On Mon, Jan 06 2014 at 1:55pm -0500,
Mikulas Patocka <[email protected]> wrote:

>
>
> On Sun, 5 Jan 2014, Greg Kroah-Hartman wrote:
>
> > On Sun, Jan 05, 2014 at 05:43:56PM +0100, Bart Van Assche wrote:
> > > On 01/04/14 19:06, Mikulas Patocka wrote:
> > > > - if (t && !t->release)
> > > > - pr_debug("kobject: '%s' (%p): does not have a release() "
> > > > - "function, it is broken and must be fixed.\n",
> > > > - kobject_name(kobj), kobj);
> > > > -
> > >
> > > Has it been considered to issue a warning if no release function has
> > > been defined and free_completion == NULL instead of removing the above
> > > debug message entirely ? I think even with this patch applied it is
> > > still wrong to invoke kobject_put() on an object without defining a
> > > release function.
> >
> > This patch isn't going to be applied, and I've reverted the original
> > commit, so there shouldn't be any issues anymore with this code.
>
> Why? This patch does the same thing as
> eee031649707db3c9920d9498f8d03819b74fc23, but it's smaller. So why did you
> accept eee031649707db3c9920d9498f8d03819b74fc23 and not this?

===

**Set of tasks**
1. In the kobject patch thread, shorten the paragraph that begins "Has it been considered to issue a warning" into a short bulleted list that keeps its main points.
2. Write the next reply in the kobject patch thread, picking up after its last message.

**Material shown**
===

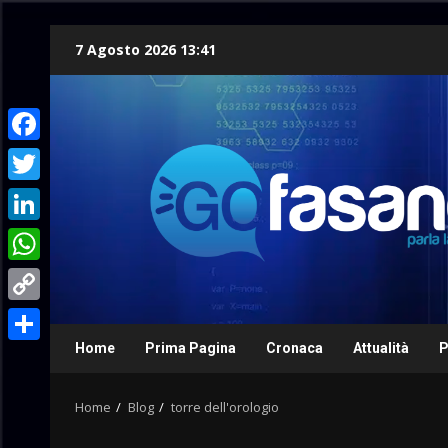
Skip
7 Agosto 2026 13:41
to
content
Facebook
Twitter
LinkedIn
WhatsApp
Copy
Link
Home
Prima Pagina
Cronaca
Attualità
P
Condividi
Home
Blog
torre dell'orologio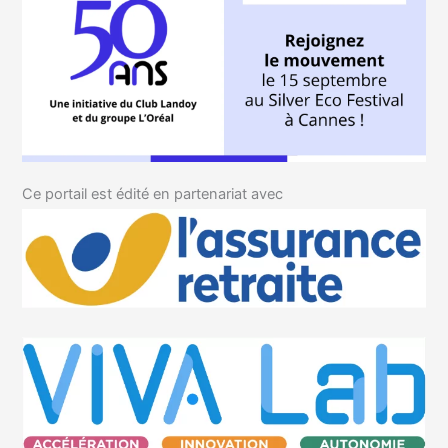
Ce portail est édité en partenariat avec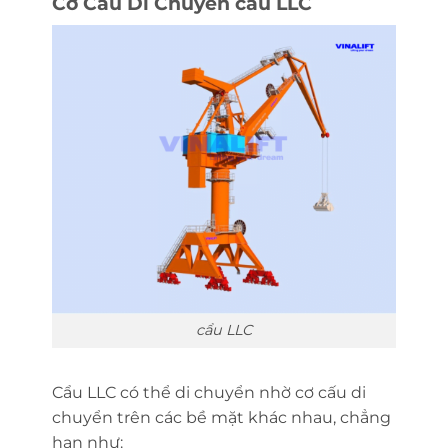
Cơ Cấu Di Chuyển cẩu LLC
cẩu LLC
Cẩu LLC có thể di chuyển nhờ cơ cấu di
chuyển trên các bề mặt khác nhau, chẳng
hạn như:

===

**Expected responses**
1.
- Asks whether, instead of removing the debug message entirely, a warning could be issued when no release function has been defined and free_completion == NULL.
- Holds that, even with the patch applied, calling kobject_put() on an object without a release function is still wrong.

2.
>
> The code to wait for kobject destruction using completion already exists
> in cpufreq_sysfs_release, cpuidle_sysfs_release,
> cpuidle_state_sysfs_release, cpuidle_driver_sysfs_release,
> ext4_sb_release, ext4_feat_release, f2fs_sb_release (these are the only
> kobject users that are correct w.r.t. module unloading), so if you accept
> this patch, you can simplify them to use kobject_put_wait.

Hi Mikulas,

Please just submit a DM-only patch that follows the same racey pattern
of firing a completion from the kobj_type .release method in dm_mod.
I'll get it queued up for 3.14.

If/when we gets reports of a crash due to dm_mod unload racing with
kobject_put we can revisit this.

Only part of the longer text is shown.